Menurut Savic, Gus Yahya sangat percaya diri bahwa NU memiliki legitimasi kuat untuk memimpin peradaban atau mengajukan gagasan-gagasan tentang masa depan peradaban dunia. Bahkan, bukan hanya sebagai NU tetapi juga sebagai Indonesia.
Gus Yahya sering bercerita, di saat para perempuan di Amerika dilarang untuk terlibat dalam pemilihan umum (pemilu), Indonesia justru mengikutsertakan perempuan pada pemilu tahun 1955. Ini menandakan peradaban Indonesia lebih maju daripada Amerika karena tidak ada diskriminasi atas dasar gender.
Kemudian, di berbagai kesempatan, Gus Yahya selalu menjelaskan bahwa di dalam Muktamar Ke-13 NU di Menes pada tahun 1938, telah ada dua perempuan yang berpidato di depan para kiai.
“Artinya, NU sudah sangat progresif, Indonesia juga sudah sangat progresif pada zaman itu. Karena di Amerika sampai 1960-an, perempuan kulit hitam dilarang nyoblos (pemilu). Kalau naik bus, dia harus duduk di belakang,” jelas Savic.

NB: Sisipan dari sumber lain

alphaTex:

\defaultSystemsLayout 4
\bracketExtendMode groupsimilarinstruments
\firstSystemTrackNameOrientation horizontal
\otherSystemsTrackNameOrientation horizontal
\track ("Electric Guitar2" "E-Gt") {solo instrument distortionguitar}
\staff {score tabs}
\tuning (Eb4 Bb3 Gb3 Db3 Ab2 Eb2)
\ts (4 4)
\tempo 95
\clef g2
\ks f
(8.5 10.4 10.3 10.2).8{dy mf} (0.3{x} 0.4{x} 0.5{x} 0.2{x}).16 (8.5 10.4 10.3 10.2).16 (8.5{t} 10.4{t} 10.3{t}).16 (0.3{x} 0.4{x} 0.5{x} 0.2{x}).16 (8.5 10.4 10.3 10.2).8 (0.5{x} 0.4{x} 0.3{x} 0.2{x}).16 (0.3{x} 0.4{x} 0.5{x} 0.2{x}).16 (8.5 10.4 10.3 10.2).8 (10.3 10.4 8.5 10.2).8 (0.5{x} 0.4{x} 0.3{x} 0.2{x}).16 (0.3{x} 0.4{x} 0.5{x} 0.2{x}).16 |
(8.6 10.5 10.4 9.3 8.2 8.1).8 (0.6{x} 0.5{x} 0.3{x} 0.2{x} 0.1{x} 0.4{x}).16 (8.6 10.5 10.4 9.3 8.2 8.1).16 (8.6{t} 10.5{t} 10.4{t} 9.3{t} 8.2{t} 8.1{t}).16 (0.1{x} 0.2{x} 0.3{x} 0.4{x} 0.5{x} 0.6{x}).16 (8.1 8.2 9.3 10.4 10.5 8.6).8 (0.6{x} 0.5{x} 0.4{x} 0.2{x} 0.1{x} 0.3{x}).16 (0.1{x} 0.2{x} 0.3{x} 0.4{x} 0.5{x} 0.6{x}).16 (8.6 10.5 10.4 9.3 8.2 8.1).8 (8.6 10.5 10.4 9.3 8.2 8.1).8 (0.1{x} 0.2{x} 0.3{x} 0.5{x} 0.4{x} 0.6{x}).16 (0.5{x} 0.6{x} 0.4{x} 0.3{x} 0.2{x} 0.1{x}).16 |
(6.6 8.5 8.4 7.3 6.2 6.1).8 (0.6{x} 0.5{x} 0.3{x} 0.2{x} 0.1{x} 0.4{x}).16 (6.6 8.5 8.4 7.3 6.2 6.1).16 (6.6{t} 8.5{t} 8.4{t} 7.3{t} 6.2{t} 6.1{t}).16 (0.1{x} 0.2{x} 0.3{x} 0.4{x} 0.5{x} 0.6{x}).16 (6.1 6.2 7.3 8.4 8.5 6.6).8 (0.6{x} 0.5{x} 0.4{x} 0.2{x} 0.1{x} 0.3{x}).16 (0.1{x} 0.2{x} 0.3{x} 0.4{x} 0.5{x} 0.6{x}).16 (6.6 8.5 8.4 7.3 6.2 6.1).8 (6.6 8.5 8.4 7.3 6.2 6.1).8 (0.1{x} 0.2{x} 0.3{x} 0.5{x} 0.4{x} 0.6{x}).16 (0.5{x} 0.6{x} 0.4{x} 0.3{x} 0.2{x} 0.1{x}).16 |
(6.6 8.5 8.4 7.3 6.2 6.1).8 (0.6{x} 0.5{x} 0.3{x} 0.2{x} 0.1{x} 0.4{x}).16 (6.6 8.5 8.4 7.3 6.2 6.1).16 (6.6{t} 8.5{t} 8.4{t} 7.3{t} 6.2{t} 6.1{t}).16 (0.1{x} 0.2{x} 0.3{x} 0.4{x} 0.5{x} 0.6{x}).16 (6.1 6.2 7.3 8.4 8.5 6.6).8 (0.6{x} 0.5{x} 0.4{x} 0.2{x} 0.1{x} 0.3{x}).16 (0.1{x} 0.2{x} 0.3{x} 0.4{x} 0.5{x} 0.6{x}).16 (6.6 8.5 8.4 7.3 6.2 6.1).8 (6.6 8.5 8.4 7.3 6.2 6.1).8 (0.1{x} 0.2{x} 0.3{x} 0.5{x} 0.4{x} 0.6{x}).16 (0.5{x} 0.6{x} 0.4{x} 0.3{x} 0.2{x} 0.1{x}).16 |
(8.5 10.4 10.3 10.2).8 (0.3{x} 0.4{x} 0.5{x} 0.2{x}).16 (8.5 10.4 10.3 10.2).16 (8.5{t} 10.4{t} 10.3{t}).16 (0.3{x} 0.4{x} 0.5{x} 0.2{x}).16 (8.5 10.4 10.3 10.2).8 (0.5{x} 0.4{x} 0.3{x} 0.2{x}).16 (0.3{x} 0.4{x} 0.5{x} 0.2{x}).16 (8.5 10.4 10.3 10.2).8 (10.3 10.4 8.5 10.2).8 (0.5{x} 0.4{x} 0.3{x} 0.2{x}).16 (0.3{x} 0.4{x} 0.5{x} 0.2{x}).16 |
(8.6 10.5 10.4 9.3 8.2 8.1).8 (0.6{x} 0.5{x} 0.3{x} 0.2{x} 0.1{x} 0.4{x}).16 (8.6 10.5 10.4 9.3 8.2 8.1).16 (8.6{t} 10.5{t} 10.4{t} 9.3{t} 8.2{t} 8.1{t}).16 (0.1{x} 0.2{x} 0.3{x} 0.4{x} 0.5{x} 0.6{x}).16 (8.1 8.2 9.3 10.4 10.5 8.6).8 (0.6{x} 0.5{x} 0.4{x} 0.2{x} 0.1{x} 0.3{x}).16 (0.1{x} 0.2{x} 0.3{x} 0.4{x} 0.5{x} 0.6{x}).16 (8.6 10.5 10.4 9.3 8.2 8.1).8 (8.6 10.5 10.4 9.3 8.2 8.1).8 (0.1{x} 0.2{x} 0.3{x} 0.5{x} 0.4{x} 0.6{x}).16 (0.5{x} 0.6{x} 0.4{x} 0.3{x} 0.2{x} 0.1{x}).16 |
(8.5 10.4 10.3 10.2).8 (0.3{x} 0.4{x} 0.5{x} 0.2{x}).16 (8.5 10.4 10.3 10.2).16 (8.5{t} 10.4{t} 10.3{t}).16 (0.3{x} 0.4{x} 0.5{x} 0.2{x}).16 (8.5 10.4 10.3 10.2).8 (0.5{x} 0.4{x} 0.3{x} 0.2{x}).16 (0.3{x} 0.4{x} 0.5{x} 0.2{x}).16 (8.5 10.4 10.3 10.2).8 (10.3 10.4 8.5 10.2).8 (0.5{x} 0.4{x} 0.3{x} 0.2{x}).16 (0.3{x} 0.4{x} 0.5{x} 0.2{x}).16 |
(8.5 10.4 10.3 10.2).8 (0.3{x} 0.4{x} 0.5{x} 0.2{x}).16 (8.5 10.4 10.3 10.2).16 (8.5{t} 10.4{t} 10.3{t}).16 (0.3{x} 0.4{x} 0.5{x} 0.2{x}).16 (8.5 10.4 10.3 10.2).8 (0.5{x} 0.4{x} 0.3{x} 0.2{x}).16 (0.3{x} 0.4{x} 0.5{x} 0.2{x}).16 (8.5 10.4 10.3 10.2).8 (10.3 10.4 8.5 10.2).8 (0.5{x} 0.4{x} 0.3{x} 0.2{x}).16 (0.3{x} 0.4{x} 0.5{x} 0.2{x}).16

“Orang kulit hitam ketika di bus, kemudian kalau ada orang kulit putih naik, dia harus berdiri dan memberikan kursinya kepada kulit putih. Itu tahun 1960-an, Amerika masih seperti itu yang mengklaim sebagai kampiun demokrasi. Sementara Indonesia pada pemilu 1955, semua orang dewasa sudah mencoblos,” ungkap Savic.
Menurut Savic, upaya Gus Yahya yang berkeliling dunia menemui para pemimpin agama dan negara merupakan sebuah langkah untuk berpartisipasi menciptakan perdamaian dunia yang menjadi amanat UUD 1945.
“Di Pembukaan UUD 1945, bagian tugas kita adalah menciptakan perdamaian dunia. Gus Yahya berusaha melakukan itu. Tetapi harus diakui, landasan fiqih di NU belum kuat. Makanya kita harus membicarakannya (melalui Halaqah Fiqih Peradaban),” ungkap Savic Ali.